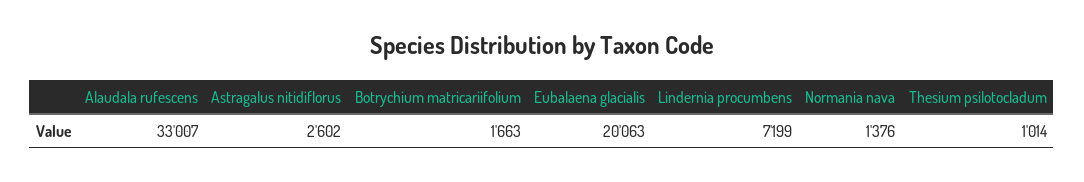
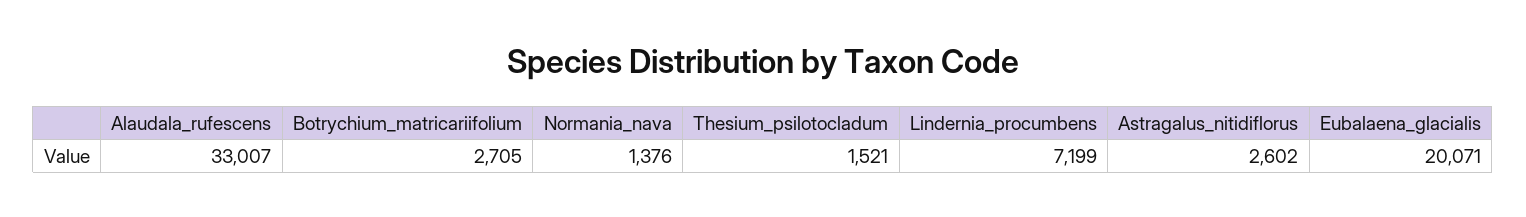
Botrychium matricariifolium: 1663 -> 2705
Eubalaena glacialis: 20063 -> 20071
Thesium psilotocladum: 1014 -> 1521

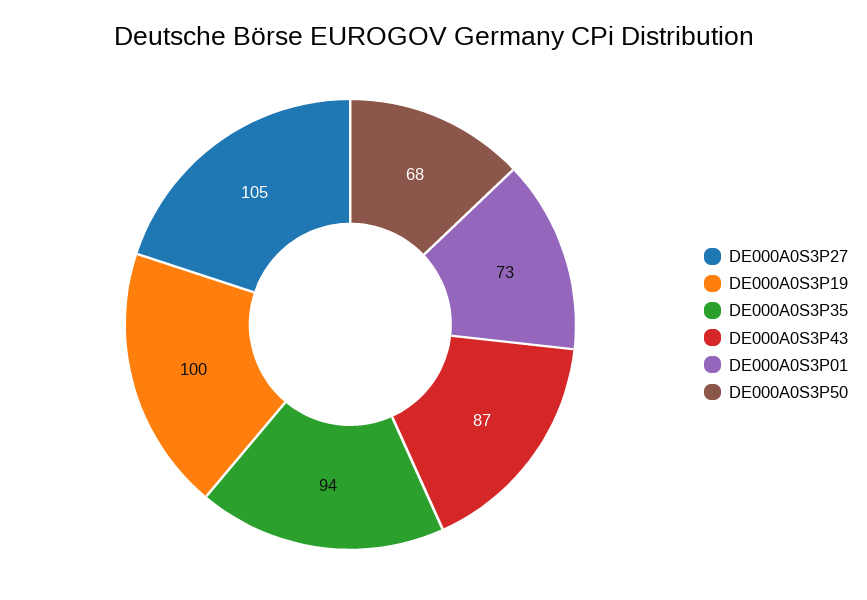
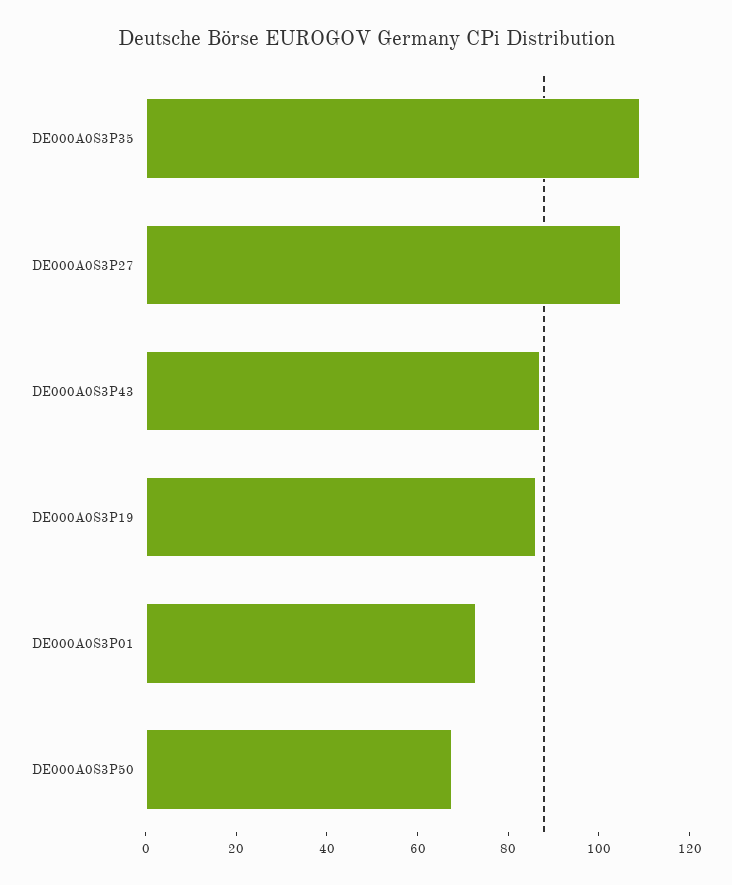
DE000A0S3P19: 100 -> 85
DE000A0S3P35: 94 -> 110

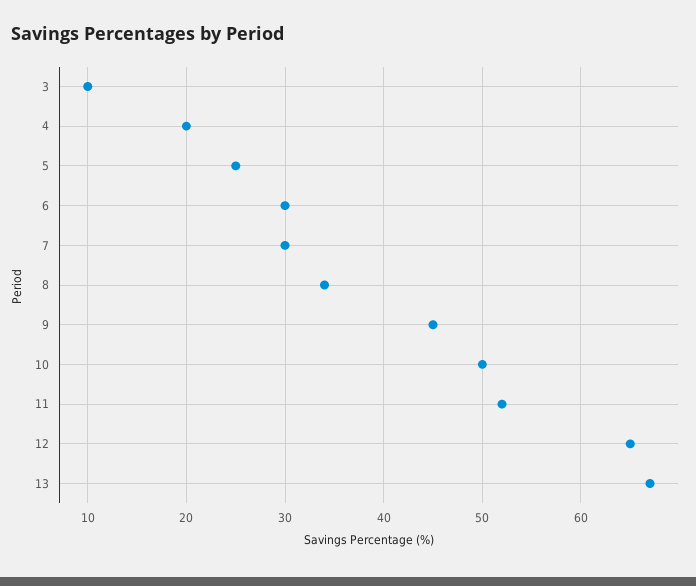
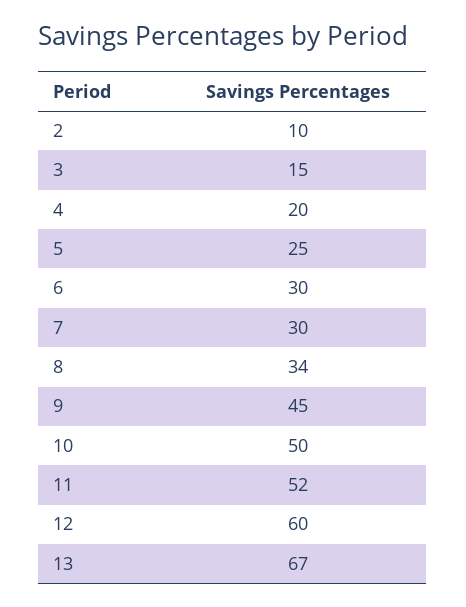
3: 10 -> 15
12: 65 -> 60
2: none -> 10

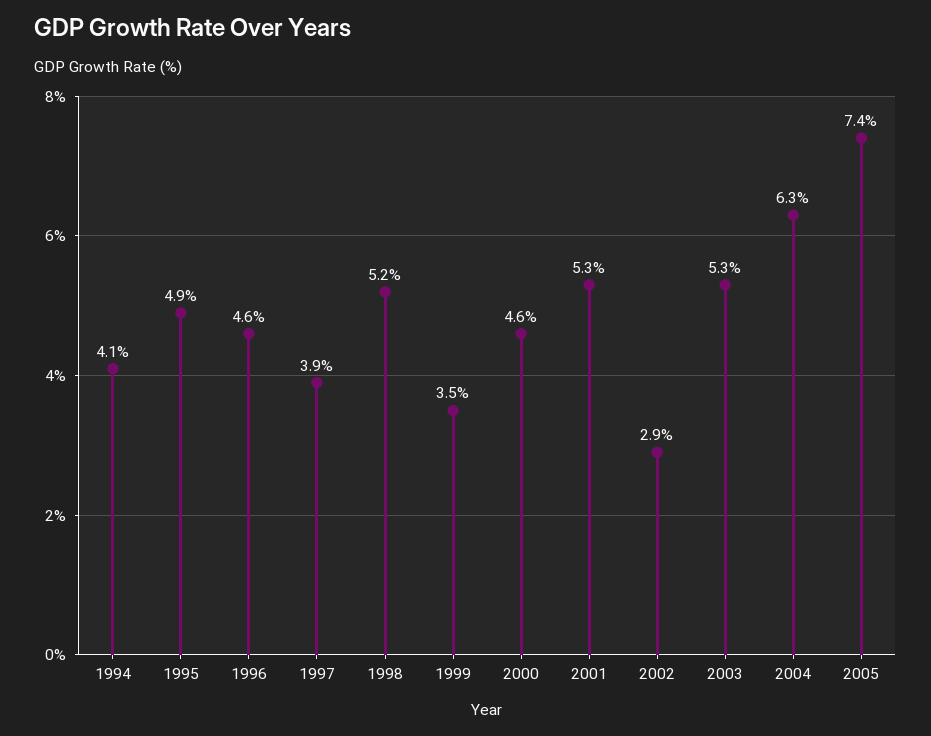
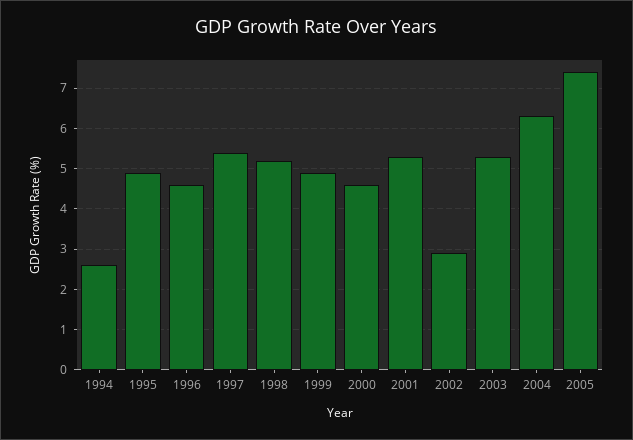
1994: 4.1 -> 2.5
1997: 3.9 -> 5.5
1999: 3.5 -> 5

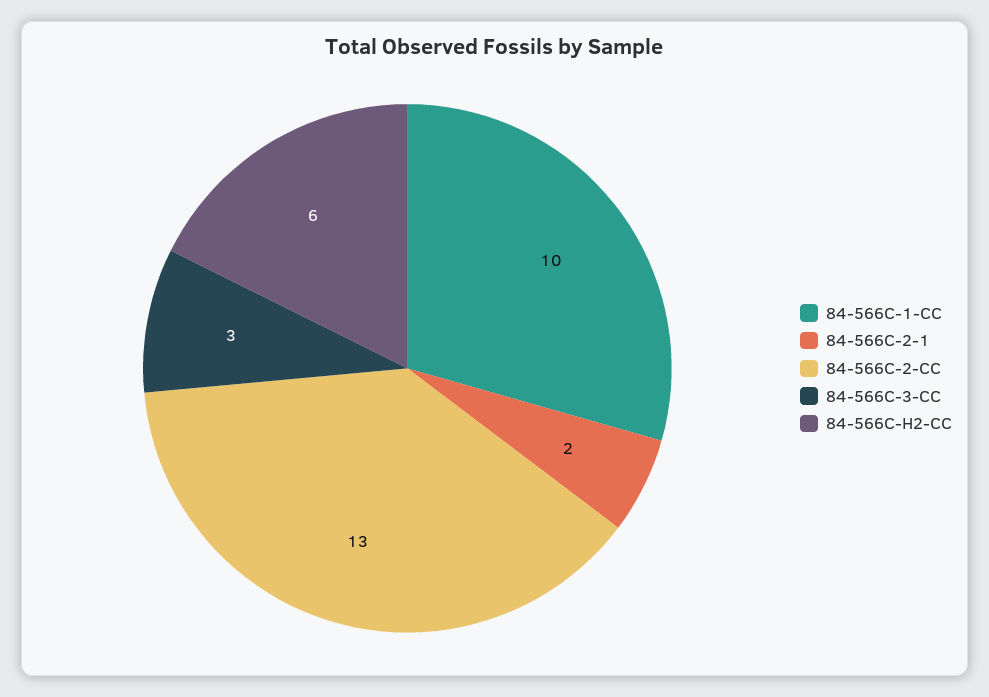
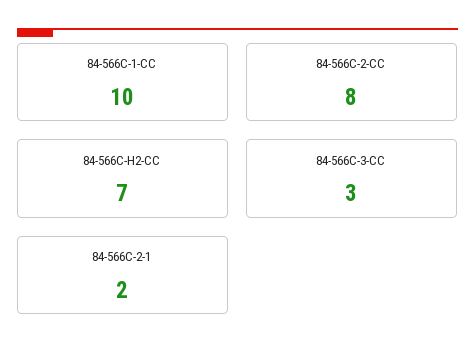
84-566C-2-CC: 13 -> 8
84-566C-H2-CC: 6 -> 7

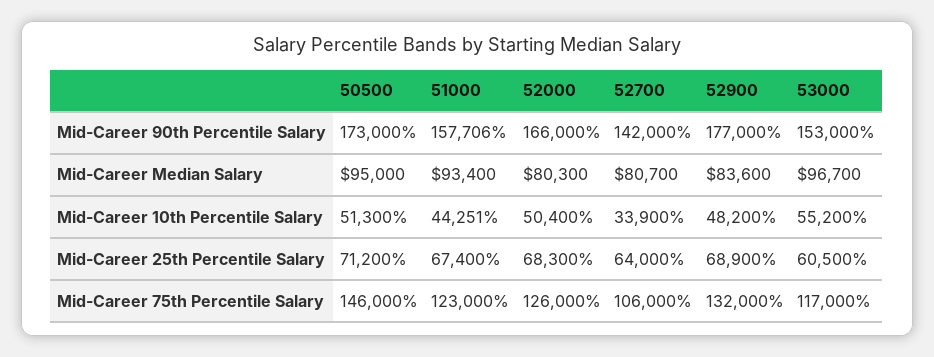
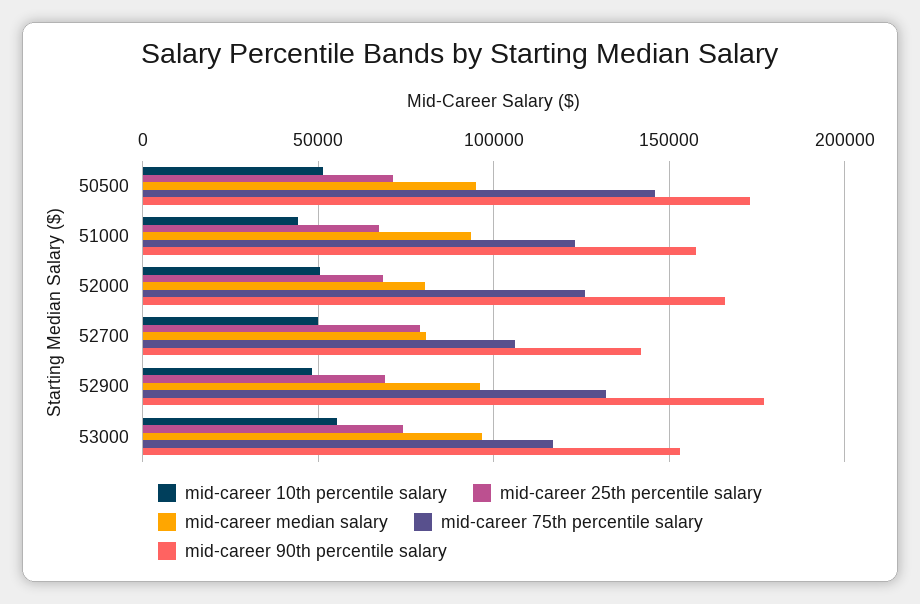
Mid-Career Median Salary, 52900: 83600 -> 95000
Mid-Career 10th Percentile Salary, 52700: 33900 -> 50000
Mid-Career 25th Percentile Salary, 52700: 64000 -> 80000
Mid-Career 25th Percentile Salary, 53000: 60500 -> 75000

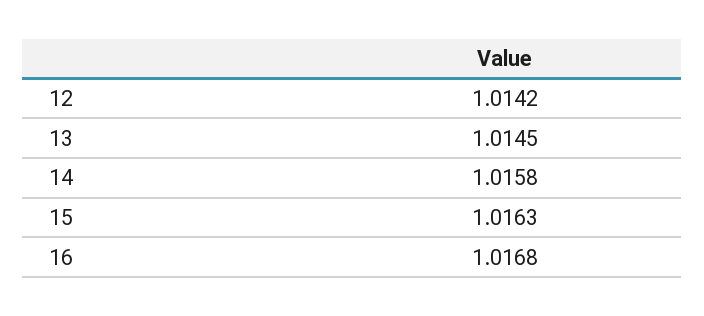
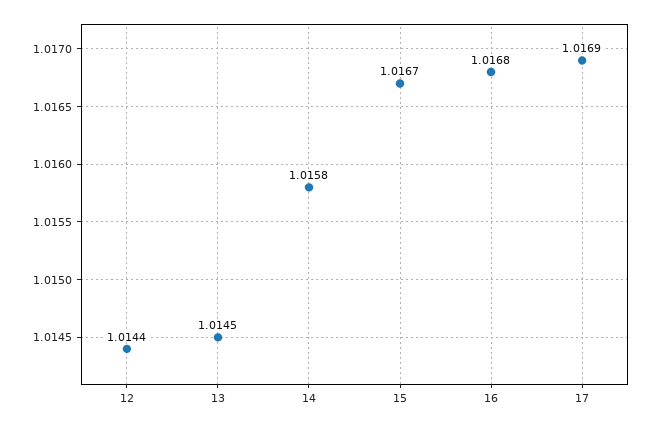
12: 1.0142 -> 1.0144
15: 1.0163 -> 1.0167
17: none -> 1.0169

= = =

__EXERCISE OBJECTIVE__. The data above are to be repeated word for word, with any pictures left out.

__ANSWER TO THIS TASK__.
Botrychium matricariifolium: 1663 -> 2705
Eubalaena glacialis: 20063 -> 20071
Thesium psilotocladum: 1014 -> 1521

DE000A0S3P19: 100 -> 85
DE000A0S3P35: 94 -> 110

3: 10 -> 15
12: 65 -> 60
2: none -> 10

1994: 4.1 -> 2.5
1997: 3.9 -> 5.5
1999: 3.5 -> 5

84-566C-2-CC: 13 -> 8
84-566C-H2-CC: 6 -> 7

Mid-Career Median Salary, 52900: 83600 -> 95000
Mid-Career 10th Percentile Salary, 52700: 33900 -> 50000
Mid-Career 25th Percentile Salary, 52700: 64000 -> 80000
Mid-Career 25th Percentile Salary, 53000: 60500 -> 75000

12: 1.0142 -> 1.0144
15: 1.0163 -> 1.0167
17: none -> 1.0169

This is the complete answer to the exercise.